Chimamanda Adichie...

...speaks here of cultural authenticity.

She tells the story of one of her American professors who, on reading a draft of her first novel, remarked that her Africans were not "authentic"; they weren't poor or dying of starvation or under siege from ethnic militants, but, on the contrary, were well-adjusted, middle-class Africans who drove cars and got divorces in middle-age. Adichie deplores this behavior, ascribing it to the poverty of a single conception of a Nigerian or African reality, and is out in her fiction to set the record on Nigeria straight. Nigerians, she may say* through her characters, are more like you than you might think. If they suffer from poverty, they also suffer from iPod tinnitus. If some of their women are bare-breasted in public, others proudly display their cleavage. If some shake fruits from trees, others prefer to shop at WalMart. Implicit to her point of view is the contention that she, a Nigerian woman brought up in Nigeria, is more qualified to speak for her "people"; which is to say, more qualified to invent fictions about them through which she can explore her uniquely Nigerian themes.

This is all bollocks, of course. The current American fictional monolith, fraught as it is with an excess of White American, is obsessed with the question of cultural authenticity; it treats the non-White as a sort of journalist whose material for fictional reportage lies in his repressed past. MFA programs encourage in such writers a mining of lived experience, leading to a number of "stories" which are more-or-less autobiographical and more-or-less thematically transparent. The "best" fictional magazines---The New Yorker, Tin House, Paris Review--- are, almost by definition, ones in which your uniquely cultural background, heralded by your deliciously unusual name (Bezmozgis; Adichie; Scibona; Mueenuddin), will afford you the sort of treatment that would beggar any writer of the previous generation. Your success as an ethnic writer is largely governed by how well you evoke your own cultural past; conversely, if your past is not as culturally interesting as it can be, your fiction is ignored.

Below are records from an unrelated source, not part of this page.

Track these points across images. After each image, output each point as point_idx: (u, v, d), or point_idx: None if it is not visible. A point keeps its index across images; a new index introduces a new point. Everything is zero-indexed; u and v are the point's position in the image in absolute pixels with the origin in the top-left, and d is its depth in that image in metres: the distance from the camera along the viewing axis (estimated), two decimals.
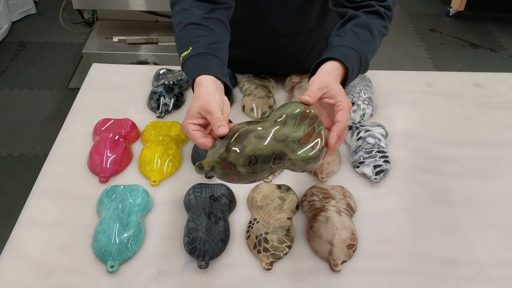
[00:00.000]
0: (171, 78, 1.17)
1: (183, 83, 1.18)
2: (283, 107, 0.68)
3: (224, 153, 0.63)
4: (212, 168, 0.63)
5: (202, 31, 0.84)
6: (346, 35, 0.84)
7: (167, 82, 1.15)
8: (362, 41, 0.83)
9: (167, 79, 1.17)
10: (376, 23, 0.87)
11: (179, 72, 1.20)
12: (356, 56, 0.80)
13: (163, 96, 1.11)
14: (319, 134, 0.66)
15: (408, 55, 2.91)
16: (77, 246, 0.82)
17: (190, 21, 0.85)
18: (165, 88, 1.13)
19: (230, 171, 0.63)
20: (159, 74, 1.20)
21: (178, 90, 1.15)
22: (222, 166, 0.63)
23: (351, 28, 0.85)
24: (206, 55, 0.80)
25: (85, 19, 2.56)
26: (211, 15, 0.87)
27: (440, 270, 0.81)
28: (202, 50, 0.80)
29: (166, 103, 1.11)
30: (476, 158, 1.03)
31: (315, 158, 0.64)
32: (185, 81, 1.18)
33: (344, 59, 0.77)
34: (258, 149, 0.63)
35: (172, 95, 1.12)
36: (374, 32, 0.86)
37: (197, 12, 0.86)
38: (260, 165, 0.63)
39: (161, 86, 1.13)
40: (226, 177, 0.64)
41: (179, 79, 1.18)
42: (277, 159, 0.64)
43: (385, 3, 0.90)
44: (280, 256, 0.80)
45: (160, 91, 1.11)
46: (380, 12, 0.88)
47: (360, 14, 0.87)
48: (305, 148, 0.64)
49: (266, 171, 0.64)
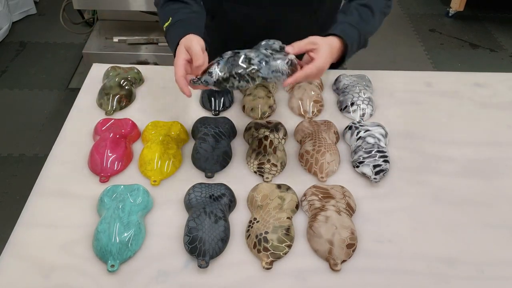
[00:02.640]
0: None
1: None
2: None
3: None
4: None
5: (178, 5, 0.97)
6: (350, 13, 0.94)
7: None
8: (363, 19, 0.94)
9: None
10: (378, 2, 0.97)
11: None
12: (355, 33, 0.91)
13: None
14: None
15: (408, 55, 2.91)
16: (77, 245, 0.82)
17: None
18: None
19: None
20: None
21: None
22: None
23: (355, 7, 0.95)
24: (185, 20, 0.93)
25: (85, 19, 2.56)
26: None
27: (440, 270, 0.81)
28: (181, 17, 0.93)
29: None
30: (476, 158, 1.03)
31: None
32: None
33: (344, 36, 0.88)
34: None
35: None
36: (375, 11, 0.95)
37: None
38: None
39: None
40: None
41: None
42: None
43: None
44: (280, 256, 0.80)
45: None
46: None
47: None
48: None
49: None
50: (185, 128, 1.06)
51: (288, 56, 0.83)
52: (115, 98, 1.12)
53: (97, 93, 1.15)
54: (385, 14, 0.99)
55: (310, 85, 1.15)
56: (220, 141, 0.99)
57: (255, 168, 0.96)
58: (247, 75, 0.82)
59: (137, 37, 2.28)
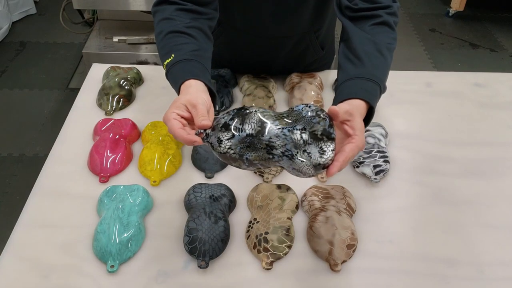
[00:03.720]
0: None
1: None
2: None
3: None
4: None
5: (184, 39, 0.83)
6: (362, 63, 0.80)
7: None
8: (377, 67, 0.80)
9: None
10: (384, 38, 0.83)
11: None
12: (377, 88, 0.78)
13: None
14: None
15: (408, 55, 2.91)
16: (77, 246, 0.82)
17: (172, 29, 0.84)
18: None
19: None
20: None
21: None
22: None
23: (364, 51, 0.81)
24: (190, 61, 0.79)
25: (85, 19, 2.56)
26: (193, 24, 0.86)
27: (440, 270, 0.81)
28: (185, 57, 0.79)
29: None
30: (476, 158, 1.03)
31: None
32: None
33: (369, 99, 0.74)
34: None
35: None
36: (384, 52, 0.82)
37: (179, 21, 0.85)
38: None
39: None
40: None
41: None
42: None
43: (391, 9, 0.86)
44: (280, 256, 0.80)
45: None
46: (388, 22, 0.85)
47: (367, 28, 0.84)
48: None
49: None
50: None
51: (323, 156, 0.64)
52: (114, 98, 1.12)
53: (97, 93, 1.15)
54: (393, 49, 0.85)
55: (310, 85, 1.15)
56: None
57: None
58: (260, 164, 0.67)
59: (137, 37, 2.28)
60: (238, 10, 1.07)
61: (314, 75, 1.20)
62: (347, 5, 0.88)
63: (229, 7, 0.99)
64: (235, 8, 1.06)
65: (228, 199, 0.88)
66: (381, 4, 0.86)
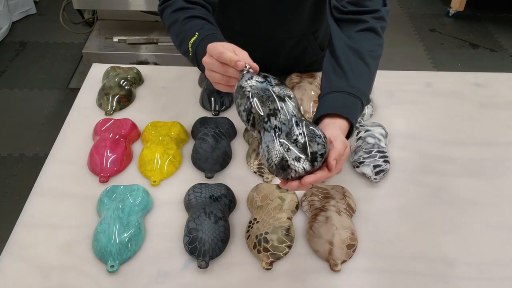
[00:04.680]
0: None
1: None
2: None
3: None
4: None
5: (201, 21, 0.86)
6: (345, 74, 0.80)
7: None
8: (360, 78, 0.80)
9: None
10: (369, 46, 0.83)
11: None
12: (358, 103, 0.78)
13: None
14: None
15: (408, 55, 2.91)
16: (77, 246, 0.82)
17: (189, 15, 0.86)
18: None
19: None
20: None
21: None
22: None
23: (347, 62, 0.81)
24: (216, 35, 0.82)
25: (85, 19, 2.56)
26: (205, 11, 0.89)
27: (440, 270, 0.81)
28: (211, 32, 0.82)
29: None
30: (476, 158, 1.03)
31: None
32: None
33: (349, 115, 0.75)
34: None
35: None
36: (369, 61, 0.81)
37: (192, 9, 0.88)
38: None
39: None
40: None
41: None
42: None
43: (379, 13, 0.85)
44: (280, 256, 0.80)
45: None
46: (374, 28, 0.84)
47: (353, 35, 0.83)
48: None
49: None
50: (185, 128, 1.05)
51: (295, 164, 0.65)
52: (114, 98, 1.12)
53: (97, 93, 1.15)
54: (379, 57, 0.85)
55: (310, 85, 1.15)
56: (220, 141, 0.99)
57: (255, 168, 0.96)
58: (252, 119, 0.69)
59: (137, 37, 2.28)
60: (236, 11, 1.07)
61: (314, 75, 1.20)
62: (335, 5, 0.88)
63: (227, 7, 0.99)
64: (234, 8, 1.06)
65: (228, 199, 0.88)
66: (369, 8, 0.86)
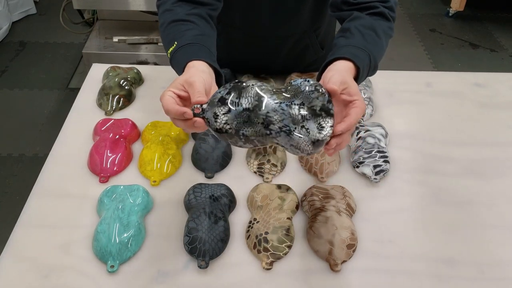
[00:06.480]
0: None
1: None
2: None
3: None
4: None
5: (185, 26, 0.83)
6: (353, 36, 0.80)
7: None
8: (369, 41, 0.80)
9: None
10: (381, 24, 0.85)
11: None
12: (366, 56, 0.77)
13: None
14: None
15: (408, 55, 2.91)
16: (77, 246, 0.82)
17: (173, 18, 0.84)
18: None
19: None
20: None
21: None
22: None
23: (357, 28, 0.81)
24: (192, 45, 0.79)
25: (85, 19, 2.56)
26: (194, 11, 0.86)
27: (440, 270, 0.81)
28: (188, 41, 0.79)
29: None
30: (476, 158, 1.03)
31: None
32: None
33: (355, 59, 0.74)
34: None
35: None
36: (379, 33, 0.83)
37: (179, 11, 0.86)
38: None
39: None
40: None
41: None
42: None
43: (388, 3, 0.88)
44: (280, 256, 0.80)
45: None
46: (384, 13, 0.87)
47: (363, 15, 0.86)
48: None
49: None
50: None
51: (322, 132, 0.62)
52: (115, 98, 1.12)
53: (97, 93, 1.15)
54: (390, 36, 0.87)
55: None
56: (220, 141, 0.99)
57: (255, 168, 0.96)
58: (257, 141, 0.65)
59: (137, 37, 2.28)
60: (237, 9, 1.07)
61: (314, 75, 1.20)
62: (344, 0, 0.90)
63: (228, 6, 0.99)
64: (235, 7, 1.06)
65: (228, 199, 0.88)
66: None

This anxiety for authenticity subscribes to the writing-workshop edict: "Write what you know!". It is the anxiety of a Developed Society in which the boundaries between lived and second-hand experience are vanishing. For most middle-class Americans, it is easier today to watch a documentary about Lagos than to walk a mile to the nearest convenience store; easier to understand the plight of slum-dwellers in Lucknow than to attend Mass on Sunday; easier to survey Lowe's employment figures than to drive to its nearest outlet. The writer who values lived experience will be confronted by how little of it abounds in his own life, and will thus be drawn to those of his colleagues who seem to possess more of it; drawn to his ethnic counterparts, who are more authentic simply because more of what is "natural" has been available to them.

Is lived experience more authentic? To ask this question is itself to subvert a great deal of contemporary fiction. There is no doubt that there is a certain frisson about someone's saying "It really happened", or about the jauntily sombre "Based on a true story" labels that underscore today's movie titles. But is there something fundamental that prevents me---an Indian brought up in a very Indian household---from creating a fiction about a Slav zookeeper or a Malagasy mother of seven? Something that renders me unable to understand their cultural concerns as well as I'm supposed to my own? Or, and more importantly, is my origin the final sign of my cultural authority? Is there something that disqualifies a Karaite Jew from writing about my recent out-of-caste wedding and its impact on my orthodox family?

These are important questions, and there is no sign, in its spate of celebrations of ethnic writers in the past few decades, that the American literary firmament has an eye on their fictional explorations; no sign indeed that the people at its helm know what such an exploration might look like, or whether they will not reject an example of it---even a rather deficient one---out of hand. In fact, people like Adichie, who "know" that the only true fiction is one that is about their "people", have begun to make modern literature seem like some benignant inversion of the United Nations, in which the most marginalized, by virtue of their experience, assume the greatest primacy. It's safe to say that no good can come of this.

*Disclaimer: I have read none of Adichie's writing.